■ **Instructions for the task**:
Scan the data below and state the number of lines that include the word "Rendered", adding no comment.

■ **Data for the task**:
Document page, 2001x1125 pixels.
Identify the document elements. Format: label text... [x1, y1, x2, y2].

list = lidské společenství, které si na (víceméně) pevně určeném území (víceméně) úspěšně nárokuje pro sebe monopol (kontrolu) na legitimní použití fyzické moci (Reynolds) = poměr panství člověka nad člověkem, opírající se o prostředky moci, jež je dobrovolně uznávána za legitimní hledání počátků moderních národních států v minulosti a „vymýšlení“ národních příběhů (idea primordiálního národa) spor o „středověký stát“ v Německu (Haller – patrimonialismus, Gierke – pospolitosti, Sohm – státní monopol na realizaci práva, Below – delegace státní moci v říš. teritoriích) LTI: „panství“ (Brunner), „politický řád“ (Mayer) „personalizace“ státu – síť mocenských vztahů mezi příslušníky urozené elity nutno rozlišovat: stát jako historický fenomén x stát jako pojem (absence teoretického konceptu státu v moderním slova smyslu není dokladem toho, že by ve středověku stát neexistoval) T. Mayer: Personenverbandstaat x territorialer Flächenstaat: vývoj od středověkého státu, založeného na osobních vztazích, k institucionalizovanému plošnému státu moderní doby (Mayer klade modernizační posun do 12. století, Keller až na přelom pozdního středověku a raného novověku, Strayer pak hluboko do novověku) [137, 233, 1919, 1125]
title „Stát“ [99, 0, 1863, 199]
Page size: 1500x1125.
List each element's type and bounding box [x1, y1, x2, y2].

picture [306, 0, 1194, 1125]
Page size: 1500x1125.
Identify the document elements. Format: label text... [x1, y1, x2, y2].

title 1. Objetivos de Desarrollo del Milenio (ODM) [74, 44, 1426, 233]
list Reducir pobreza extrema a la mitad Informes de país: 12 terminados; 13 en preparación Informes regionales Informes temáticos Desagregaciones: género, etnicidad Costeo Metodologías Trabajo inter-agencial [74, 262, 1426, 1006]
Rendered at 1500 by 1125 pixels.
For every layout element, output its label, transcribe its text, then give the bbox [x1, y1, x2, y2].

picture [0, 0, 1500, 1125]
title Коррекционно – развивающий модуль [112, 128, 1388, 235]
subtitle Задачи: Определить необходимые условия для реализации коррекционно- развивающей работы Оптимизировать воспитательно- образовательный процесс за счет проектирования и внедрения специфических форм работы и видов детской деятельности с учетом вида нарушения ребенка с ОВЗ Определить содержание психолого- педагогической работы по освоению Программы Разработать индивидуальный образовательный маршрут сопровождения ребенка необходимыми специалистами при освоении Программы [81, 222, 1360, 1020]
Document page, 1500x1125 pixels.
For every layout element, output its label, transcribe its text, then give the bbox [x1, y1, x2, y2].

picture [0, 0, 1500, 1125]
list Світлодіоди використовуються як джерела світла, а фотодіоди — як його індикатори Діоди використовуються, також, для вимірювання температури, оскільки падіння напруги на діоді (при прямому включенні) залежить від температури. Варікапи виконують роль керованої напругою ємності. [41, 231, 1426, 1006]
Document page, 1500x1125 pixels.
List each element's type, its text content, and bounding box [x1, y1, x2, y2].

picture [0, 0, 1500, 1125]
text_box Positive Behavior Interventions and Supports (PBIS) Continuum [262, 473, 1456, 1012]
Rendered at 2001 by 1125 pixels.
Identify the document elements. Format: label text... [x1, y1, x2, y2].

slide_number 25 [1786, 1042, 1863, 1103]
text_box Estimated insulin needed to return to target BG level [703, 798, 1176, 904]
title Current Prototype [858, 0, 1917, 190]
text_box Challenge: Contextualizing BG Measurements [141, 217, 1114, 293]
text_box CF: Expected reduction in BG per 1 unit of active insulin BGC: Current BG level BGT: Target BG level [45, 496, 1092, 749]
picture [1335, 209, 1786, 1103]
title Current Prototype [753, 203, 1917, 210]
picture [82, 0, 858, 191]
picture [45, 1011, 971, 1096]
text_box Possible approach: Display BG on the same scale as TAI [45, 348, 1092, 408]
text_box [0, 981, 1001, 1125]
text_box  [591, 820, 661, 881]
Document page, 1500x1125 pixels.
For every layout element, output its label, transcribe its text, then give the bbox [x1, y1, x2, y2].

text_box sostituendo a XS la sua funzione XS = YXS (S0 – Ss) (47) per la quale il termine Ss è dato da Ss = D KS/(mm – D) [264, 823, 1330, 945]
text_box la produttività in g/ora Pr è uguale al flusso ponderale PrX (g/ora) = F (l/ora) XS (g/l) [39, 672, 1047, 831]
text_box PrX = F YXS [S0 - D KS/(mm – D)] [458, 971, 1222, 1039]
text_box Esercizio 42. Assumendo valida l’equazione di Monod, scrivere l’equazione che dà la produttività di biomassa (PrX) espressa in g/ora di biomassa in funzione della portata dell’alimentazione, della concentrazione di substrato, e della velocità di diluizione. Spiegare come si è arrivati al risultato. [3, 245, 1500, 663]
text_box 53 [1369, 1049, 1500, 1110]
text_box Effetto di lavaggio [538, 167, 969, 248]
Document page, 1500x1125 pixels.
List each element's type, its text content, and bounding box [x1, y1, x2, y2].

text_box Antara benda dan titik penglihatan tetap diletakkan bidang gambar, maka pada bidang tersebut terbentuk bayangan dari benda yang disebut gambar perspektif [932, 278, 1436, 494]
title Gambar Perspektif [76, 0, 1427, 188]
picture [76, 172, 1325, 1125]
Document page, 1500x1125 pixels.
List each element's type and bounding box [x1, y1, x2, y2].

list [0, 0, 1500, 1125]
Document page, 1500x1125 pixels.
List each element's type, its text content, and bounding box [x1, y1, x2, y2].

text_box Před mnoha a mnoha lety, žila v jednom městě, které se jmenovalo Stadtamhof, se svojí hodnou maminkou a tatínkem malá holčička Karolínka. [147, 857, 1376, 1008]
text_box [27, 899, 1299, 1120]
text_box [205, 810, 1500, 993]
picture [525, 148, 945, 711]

■ **Solution for this problem**:
2